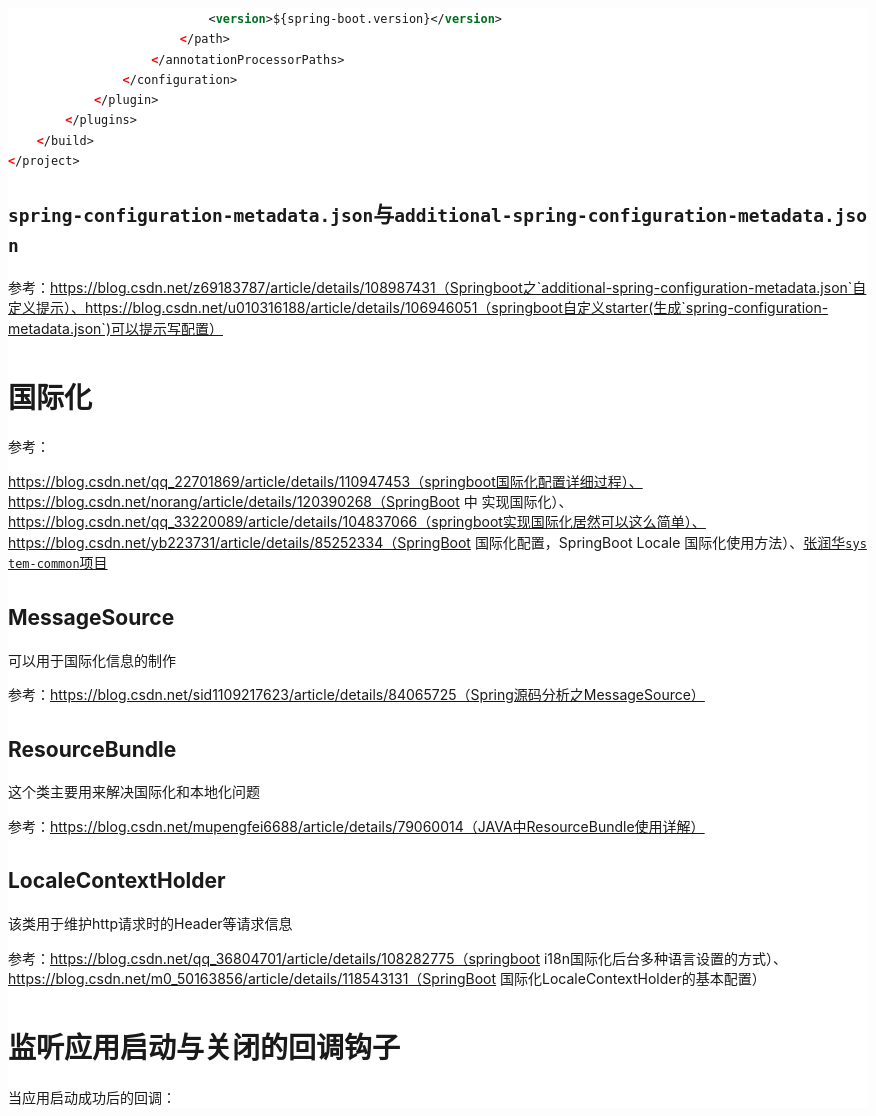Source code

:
 ```xml
                            <version>${spring-boot.version}</version>
                        </path>
                    </annotationProcessorPaths>
                </configuration>
            </plugin>
        </plugins>
    </build>
</project>
```

## `spring-configuration-metadata.json`与`additional-spring-configuration-metadata.json`

参考：https://blog.csdn.net/z69183787/article/details/108987431（Springboot之`additional-spring-configuration-metadata.json`自定义提示）、https://blog.csdn.net/u010316188/article/details/106946051（springboot自定义starter(生成`spring-configuration-metadata.json`)可以提示写配置）

# 国际化

参考：

https://blog.csdn.net/qq_22701869/article/details/110947453（springboot国际化配置详细过程）、https://blog.csdn.net/norang/article/details/120390268（SpringBoot 中 实现国际化）、https://blog.csdn.net/qq_33220089/article/details/104837066（springboot实现国际化居然可以这么简单）、https://blog.csdn.net/yb223731/article/details/85252334（SpringBoot 国际化配置，SpringBoot Locale 国际化使用方法）、[张润华`system-common`项目](https://github.com/pippichi/work/tree/master/zk/%E9%80%9A%E7%94%A8%E4%BC%98%E5%8C%96%E5%BC%80%E5%8F%91%E6%A1%86%E6%9E%B6/base/supcon-parent)

## MessageSource

可以用于国际化信息的制作

参考：https://blog.csdn.net/sid1109217623/article/details/84065725（Spring源码分析之MessageSource）

## ResourceBundle

这个类主要用来解决国际化和本地化问题

参考：https://blog.csdn.net/mupengfei6688/article/details/79060014（JAVA中ResourceBundle使用详解）

## LocaleContextHolder

该类用于维护http请求时的Header等请求信息

参考：https://blog.csdn.net/qq_36804701/article/details/108282775（springboot i18n国际化后台多种语言设置的方式）、https://blog.csdn.net/m0_50163856/article/details/118543131（SpringBoot 国际化LocaleContextHolder的基本配置）

# 监听应用启动与关闭的回调钩子

当应用启动成功后的回调：
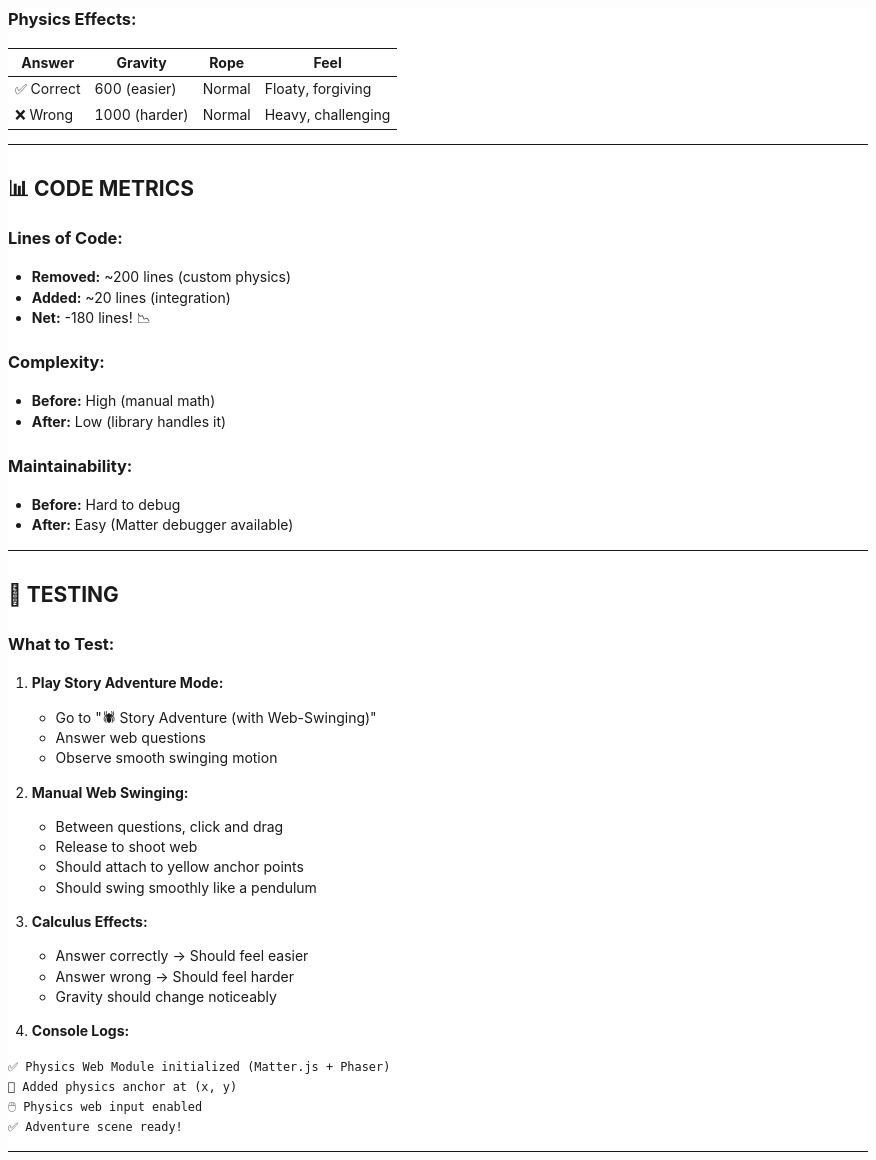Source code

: ### **Physics Effects:**

| Answer | Gravity | Rope | Feel |
|--------|---------|------|------|
| ✅ Correct | 600 (easier) | Normal | Floaty, forgiving |
| ❌ Wrong | 1000 (harder) | Normal | Heavy, challenging |

---

## 📊 **CODE METRICS**

### **Lines of Code:**
- **Removed:** ~200 lines (custom physics)
- **Added:** ~20 lines (integration)
- **Net:** -180 lines! 📉

### **Complexity:**
- **Before:** High (manual math)
- **After:** Low (library handles it)

### **Maintainability:**
- **Before:** Hard to debug
- **After:** Easy (Matter debugger available)

---

## 🧪 **TESTING**

### **What to Test:**

1. **Play Story Adventure Mode:**
   - Go to "🕷️ Story Adventure (with Web-Swinging)"
   - Answer web questions
   - Observe smooth swinging motion

2. **Manual Web Swinging:**
   - Between questions, click and drag
   - Release to shoot web
   - Should attach to yellow anchor points
   - Should swing smoothly like a pendulum

3. **Calculus Effects:**
   - Answer correctly → Should feel easier
   - Answer wrong → Should feel harder
   - Gravity should change noticeably

4. **Console Logs:**
```
✅ Physics Web Module initialized (Matter.js + Phaser)
🎯 Added physics anchor at (x, y)
🖱️ Physics web input enabled
✅ Adventure scene ready!
```

---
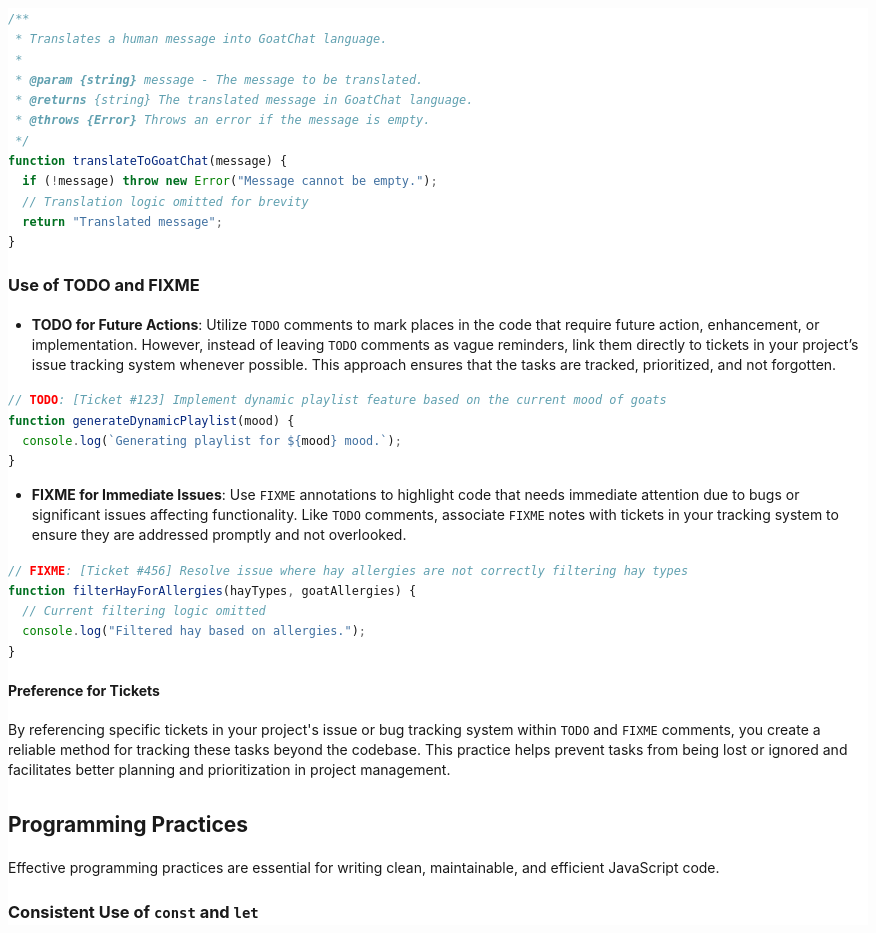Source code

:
 ```javascript
/**
 * Translates a human message into GoatChat language.
 *
 * @param {string} message - The message to be translated.
 * @returns {string} The translated message in GoatChat language.
 * @throws {Error} Throws an error if the message is empty.
 */
function translateToGoatChat(message) {
  if (!message) throw new Error("Message cannot be empty.");
  // Translation logic omitted for brevity
  return "Translated message";
}
```

### Use of TODO and FIXME

*   **TODO for Future Actions**: Utilize `TODO` comments to mark places in the code that require future action, enhancement, or implementation. However, instead of leaving `TODO` comments as vague reminders, link them directly to tickets in your project’s issue tracking system whenever possible. This approach ensures that the tasks are tracked, prioritized, and not forgotten.

```javascript
// TODO: [Ticket #123] Implement dynamic playlist feature based on the current mood of goats
function generateDynamicPlaylist(mood) {
  console.log(`Generating playlist for ${mood} mood.`);
}
```

*   **FIXME for Immediate Issues**: Use `FIXME` annotations to highlight code that needs immediate attention due to bugs or significant issues affecting functionality. Like `TODO` comments, associate `FIXME` notes with tickets in your tracking system to ensure they are addressed promptly and not overlooked.

```javascript
// FIXME: [Ticket #456] Resolve issue where hay allergies are not correctly filtering hay types
function filterHayForAllergies(hayTypes, goatAllergies) {
  // Current filtering logic omitted
  console.log("Filtered hay based on allergies.");
}
```

#### Preference for Tickets

By referencing specific tickets in your project's issue or bug tracking system within `TODO` and `FIXME` comments, you create a reliable method for tracking these tasks beyond the codebase. This practice helps prevent tasks from being lost or ignored and facilitates better planning and prioritization in project management.

## Programming Practices

Effective programming practices are essential for writing clean, maintainable, and efficient JavaScript code.

### Consistent Use of `const` and `let`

****************************************

_ABOUT THIS TASK_
In the records above, find every line that contains the word "article" and copy it.

_EXERCISE RESPONSE_
参考：https://blog.csdn.net/z69183787/article/details/108987431（Springboot之`additional-spring-configuration-metadata.json`自定义提示）、https://blog.csdn.net/u010316188/article/details/106946051（springboot自定义starter(生成`spring-configuration-metadata.json`)可以提示写配置）
https://blog.csdn.net/qq_22701869/article/details/110947453（springboot国际化配置详细过程）、https://blog.csdn.net/norang/article/details/120390268（SpringBoot 中 实现国际化）、https://blog.csdn.net/qq_33220089/article/details/104837066（springboot实现国际化居然可以这么简单）、https://blog.csdn.net/yb223731/article/details/85252334（SpringBoot 国际化配置，SpringBoot Locale 国际化使用方法）、[张润华`system-common`项目](https://github.com/pippichi/work/tree/master/zk/%E9%80%9A%E7%94%A8%E4%BC%98%E5%8C%96%E5%BC%80%E5%8F%91%E6%A1%86%E6%9E%B6/base/supcon-parent)
参考：https://blog.csdn.net/sid1109217623/article/details/84065725（Spring源码分析之MessageSource）
参考：https://blog.csdn.net/mupengfei6688/article/details/79060014（JAVA中ResourceBundle使用详解）
参考：https://blog.csdn.net/qq_36804701/article/details/108282775（springboot i18n国际化后台多种语言设置的方式）、https://blog.csdn.net/m0_50163856/article/details/118543131（SpringBoot 国际化LocaleContextHolder的基本配置）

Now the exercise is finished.